The Memphis Urban League Young Professionals hosted “Meet the Candidates” at the Hattiloo Theatre in an ongoing effort to engage more millennials in the Oct. 3 elections. (Photo: Jessica B. Mason)

Music resounded in the background as dozens of ‘young professionals,’ mostly under the age of 40, circulated the room. Some shook hands over brief introductions while others engaged in presumably intense conversations, their voices elevated as they struggled to speak over background tunes. The lively scene undoubtedly resembled an after work happy hour, featuring a DJ and bartender; but the cause of the gathering was much more than a social networking affair. 

Monday, the Memphis Urban League Young Professionals (MULYP) hosted “Meet the Candidates.” It was one of a series of events the local organization is holding in an effort to engage more millennials in the upcoming municipal elections. This particular event, held in an enclosed patio space of Hattiloo Theatre, featured candidates running for city council seats.

Ayanna Perkins and Joshua Perkins. (Photo: Erica R. Williams)

“We specifically decided to have the mix-and-mingle because we wanted to meet young professionals where they are,” MULYP Vice President Ayanna Perkins said. “We know that most of them enjoy social events but also want to be involved politically. This was an easy gateway to get them involved.”

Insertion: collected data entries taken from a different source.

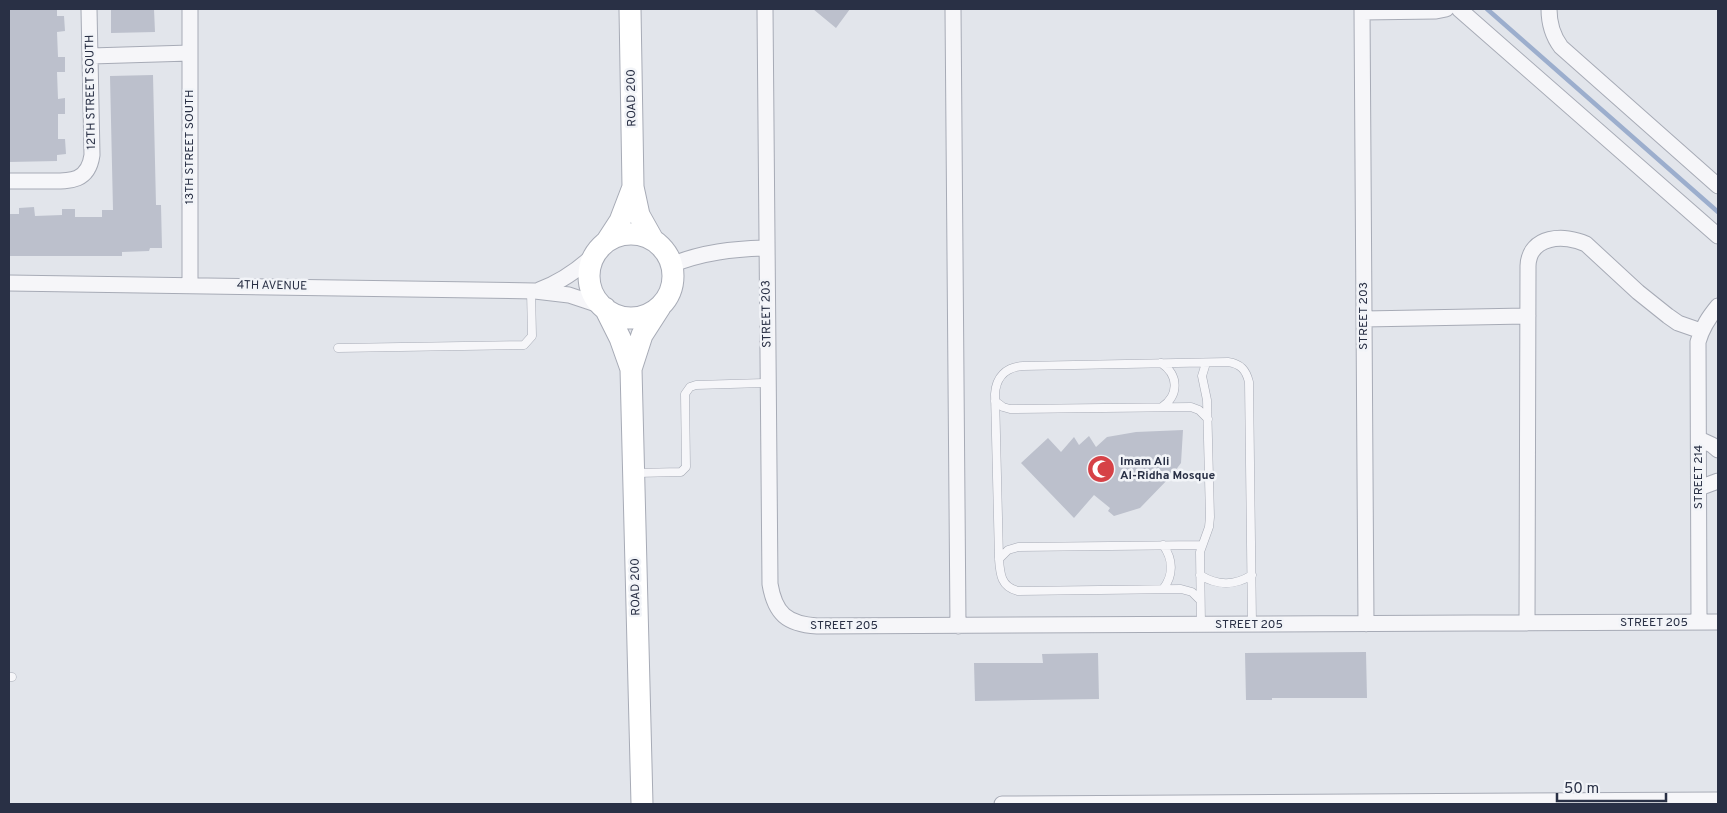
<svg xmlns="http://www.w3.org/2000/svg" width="1727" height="813" font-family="Overpass,sans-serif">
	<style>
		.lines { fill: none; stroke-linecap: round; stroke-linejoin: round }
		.stream { stroke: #9caecd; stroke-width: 4.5 }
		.building { fill: #bcc0cc }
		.lane-casing { stroke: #a7abb6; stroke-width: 9 }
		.street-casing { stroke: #a7abb6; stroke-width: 17 }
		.secondary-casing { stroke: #a7abb6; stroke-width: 23 }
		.lane { stroke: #f6f6f9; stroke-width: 8 }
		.street { stroke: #f6f6f9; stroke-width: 15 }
		.secondary { stroke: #fff; stroke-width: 21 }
		.labels { text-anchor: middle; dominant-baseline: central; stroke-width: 5; stroke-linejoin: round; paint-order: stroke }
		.street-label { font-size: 12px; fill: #293045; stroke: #f2f4f8 }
		.poi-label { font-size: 12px; font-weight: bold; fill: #293045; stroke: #f2f4f8; text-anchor: start }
	</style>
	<rect width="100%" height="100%" fill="#e2e5eb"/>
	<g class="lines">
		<!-- stream -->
		<path class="stream" d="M1487,9L1718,212"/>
	</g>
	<!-- building -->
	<path class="building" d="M9,9H57V16H64L65,31L57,32L58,57H65V72H57L58,99L65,98V114H58V139H65L66,154L57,155V161L9,162Z
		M111,9H154L155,32L111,33Z
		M813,9H850L836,28Z
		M153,75L156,205H161L162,248H150L149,251L122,252V256H9V214H19V208L34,207L35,216L62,215V209H75V217H102V210H113L110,76Z
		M1183,430L1181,463L1172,475L1140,508L1114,516L1108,511L1110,508L1094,495L1074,518L1021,463L1048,438L1061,452L1074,437L1079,445L1089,436L1096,447L1107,437L1136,432Z
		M1366,652L1367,698H1272V700H1246L1245,653Z
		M1098,653L1099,699L975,701L974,663H1043L1042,654Z"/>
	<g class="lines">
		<!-- lane casing -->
		<g class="lane-casing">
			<path id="lane" d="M338,348L524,345L532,336L531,291
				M1161,363C1179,375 1179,395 1162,407
				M995,401L1003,407L1010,409L1191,407L1199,410L1208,419
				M636,473L681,472L686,467L685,394L690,387L696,385L768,383
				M1163,545C1173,559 1174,575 1163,589
				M999,559L1008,550L1018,547L1202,545
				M1200,575C1218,586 1234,586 1252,575
				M1200,600L1192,592L1181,589L1018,591C1001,587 1000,574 999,559L995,394C996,377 1006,367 1023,366L1228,362C1241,364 1246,370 1249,382L1252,624
				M1201,625L1200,552L1209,527L1210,517L1207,400L1202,376L1206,363
				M9,677H12"/>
		</g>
		<!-- street casing -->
		<g class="street-casing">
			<path id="street" d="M190,9V285
				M765,9L770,584C775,614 787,624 817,626L1718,622
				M953,9L958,626
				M1362,9L1366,624
				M1459,9L1718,236
				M1549,9C1549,23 1552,35 1561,47L1718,186
				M1362,12L1436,11L1446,9
				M91,56L190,53
				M9,181C21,181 32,181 44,181C67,181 88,184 92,155L89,9
				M671,265C703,252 733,249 766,248
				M9,283L535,291L569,295L602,306
				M539,290C561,282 578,270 595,254
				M1364,319L1528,316
				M1699,439L1712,445L1718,450
				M1699,488L1718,481
				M1699,622L1698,342C1702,327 1709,317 1718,306
				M1527,623L1528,266C1529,235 1565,234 1586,244L1638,292L1668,316L1678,323L1701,331
				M1002,804L1718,800"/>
		</g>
		<!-- secondary casing -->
		<g class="secondary-casing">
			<path id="secondary" d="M630,9L633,187L639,215L653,240
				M589 276a42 42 0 1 1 84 0a42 42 0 1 1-84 0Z
				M607,241L620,221L633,187
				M605,308L620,338L631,369L642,804
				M631,369L642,335L660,307"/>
		</g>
		<!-- lane -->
		<use href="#lane" class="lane"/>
		<!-- street -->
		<use href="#street" class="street"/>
		<!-- secondary -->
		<use href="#secondary" class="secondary"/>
	</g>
	<!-- icons -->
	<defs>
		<g id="mosque-disc" transform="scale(1.4375)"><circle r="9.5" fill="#d64247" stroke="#f2f4f8"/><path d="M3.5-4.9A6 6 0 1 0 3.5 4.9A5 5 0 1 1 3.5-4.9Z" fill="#fff"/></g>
	</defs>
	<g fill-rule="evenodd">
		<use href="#mosque-disc" x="1101" y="469"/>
	</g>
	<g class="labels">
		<!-- street labels -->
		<g class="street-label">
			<text transform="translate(91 92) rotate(-91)">12TH STREET SOUTH</text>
			<text transform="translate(632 98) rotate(-91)">ROAD 200</text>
			<text transform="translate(190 147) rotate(-90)">13TH STREET SOUTH</text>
			<text transform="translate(272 286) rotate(1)">4TH AVENUE</text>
			<text transform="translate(767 314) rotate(-91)">STREET 203</text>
			<text transform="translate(1364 316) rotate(-90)">STREET 203</text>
			<text transform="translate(1699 477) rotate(-90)">STREET 214</text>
			<text transform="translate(636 587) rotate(-91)">ROAD 200</text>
			<text x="1654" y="623">STREET 205</text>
			<text x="1249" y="625">STREET 205</text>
			<text x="844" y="626">STREET 205</text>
		</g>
		<!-- poi labels -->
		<g class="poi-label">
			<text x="1120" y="462">Imam Ali<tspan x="1120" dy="14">Al-Ridha Mosque</tspan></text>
		</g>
	</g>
	<!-- border -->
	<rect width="1727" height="813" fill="none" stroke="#293045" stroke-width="20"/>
	<!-- scale -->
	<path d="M1557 793v8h109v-8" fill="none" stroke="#293045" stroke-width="2.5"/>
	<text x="1564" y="793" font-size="15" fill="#293045" stroke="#f2f4f8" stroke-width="4" paint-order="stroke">50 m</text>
</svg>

More than a dozen city council candidates attended “Meet the Candidates”, held in partnership with Hattiloo Theatre. Each contender was allowed 30 seconds for introductions, but the remainder of the two-hour-long gathering consisted of them ‘mixing and mingling’ with attendees.

Although Monday night’s event mimicked a social mixer, MULYP leaders said they’re known for hosting more formal civic engagement events year-round, including information sessions and forums featuring elected officials. This year they’ve revved up their measures in time for the October 3 municipal elections.

“We’re coming up on a very important time with these particular elections,” MULYP President Joshua Perkins said.  “We’re seeing more millennials running for office in these races. It only makes sense that we actively engage millennial voters.”

It’s also a part of the MULYP’s mission. The service-oriented organization, with members between the ages of 21-40, supports the objectives of the National Urban League, Memphis Urban League, and National Urban League Young Professionals. The group relies on the Urban Leagues’ national empowerment platform, consisting of six main areas, to guide their events. One of those areas is focused on civic engagement and advocacy. 

 “The Urban League is a civil rights organization and that’s what we build around,” Joshua Perkins said. “As the local division that focuses on millennials, it’s only right we do our part to get more of them involved civically.”

Historically, millennials have the lowest voter turnout of any age group. According to a 2018 Pew Research study, only about 46 percent voted in the last presidential election. That number is even lower in municipal elections. 

MULYP leaders said there’s a reason behind the dismal turnout, specifically in Memphis.

“If millennials are not engaged or feel as if the candidates don’t represent their interests, they usually don’t vote,” A. Perkins said. “This is particularly the case in Memphis when, historically you see the same group of people being re-elected. Seeing this continuously happening causes some voters to become disengaged.”

According to MULYP leaders, that disconnection makes voting less of a priority for some millennial voters. 

“There is a negative stigma around politics, especially local politics,” Joshua Perkins said. “Some think it’s hard to get involved or don’t know how to do it. We want to make politics relatable and help bridge that gap.”

With less than three months until the local elections, MULYP leaders are hoping that their efforts help increase millennial voter turnout in Memphis.

 “We are trying to get younger voters to see that their vote really does count and that we have a responsibility to vote and set the stage for younger generations,” Joshua Perkins said. “Once we do that, we continue our mission by providing them with the resources needed to be informed voters.”

Though optimistic in the impact of the local civics organization, leaders recognize that not everyone will be engaged.

“We have a lot of work to do,” Joshua Perkins added. “And while we know that we can’t reach everyone. We’re just glad that we’re doing our part to reach as many as we can.”

MULYP is hosting a “Civics 101” session August 22, followed by a mayoral forum September 3 at the Benjamin L. Hooks Central Library.